20th President of Emory University
- In office September 1, 2016 – August 1, 2020
- Preceded by: James W. Wagner
- Succeeded by: Gregory L. Fenves

Personal details
- Born: Claire Elizabeth Sterk 1957 (age 68–69) Netherlands
- Education: Vrije Universiteit Amsterdam Erasmus University (PhD) University of Utrecht (DRS)
- Profession: Academic administrator
- Website: https://web.gs.emory.edu/vulnerability/faculty/bios/sterk-claire.html

= Claire E. Sterk =

Dutch scientist

Claire Elizabeth Sterk is a Dutch scientist and Charles Howard Candler Professor of Public Health at Emory University. Sterk held faculty positions in medical anthropology, sociology, and women's health, gender, and sexuality studies at Emory. From 2016 to 2020 she served as president of Emory University.

== Research ==
Sterk has been Charles Howard Candler Professor of Public Health at Emory since 2000. Sterk is a leading figure in both public health and anthropology studying addiction, mental health, and HIV/AIDS. She was the first person to identify the risk of HIV infection due to unprotected sex among crack cocaine users.

Sterk received a PhD in sociology from Erasmus University in Rotterdam and her doctorandus degree in medical anthropology from the University of Utrecht. Her undergraduate degree is from the Free University in Amsterdam.

Sterk is the author of two books—Fast Lives: Women Who Use Crack Cocaine and Tricking and Tripping: Prostitution in the Era of AIDS. She has since written another book. She has also published more than 100 articles and book chapters.

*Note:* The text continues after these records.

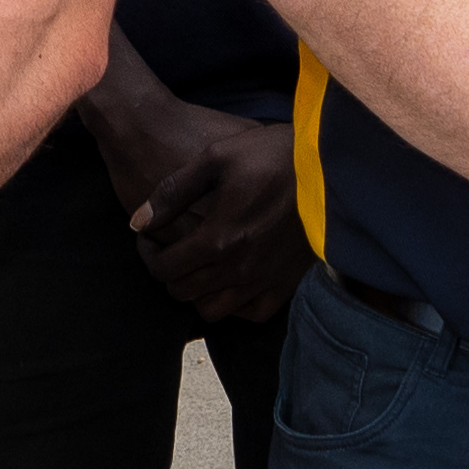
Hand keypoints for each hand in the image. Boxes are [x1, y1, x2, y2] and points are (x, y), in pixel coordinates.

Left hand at [94, 85, 308, 335]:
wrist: (331, 165)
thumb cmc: (271, 155)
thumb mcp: (216, 158)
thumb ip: (172, 192)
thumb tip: (138, 222)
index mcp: (218, 238)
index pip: (164, 268)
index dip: (148, 254)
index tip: (149, 237)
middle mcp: (239, 269)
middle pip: (182, 291)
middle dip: (166, 272)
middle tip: (168, 249)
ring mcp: (265, 281)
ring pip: (212, 311)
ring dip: (196, 292)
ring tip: (197, 267)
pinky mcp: (288, 284)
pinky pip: (252, 314)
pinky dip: (234, 305)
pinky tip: (230, 281)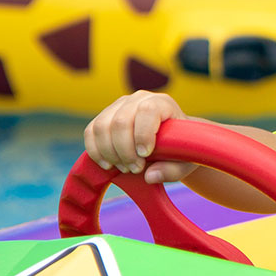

She became President of Emory on September 1, 2016. Prior to that time, she had served as provost and executive vice president for academic affairs. She held the position of president in the Alcohol, Drug, and Tobacco section of the American Sociological Association. Sterk is the principal investigator of Building Interdisciplinary Research Careers in Women's Health, which is funded by the Eunice Kennedy Shriver National Institute of Child Health and Human Development.

In November 2019, Sterk announced that she would resign as Emory president at the end of the 2019–2020 school year and return to teaching in the Rollins School of Public Health.

Sterk speaks four languages.

==Honors and awards==
She was elected to the National Academy of Medicine in 2018 and elected as a fellow of the American Academy of Arts and Sciences in 2019.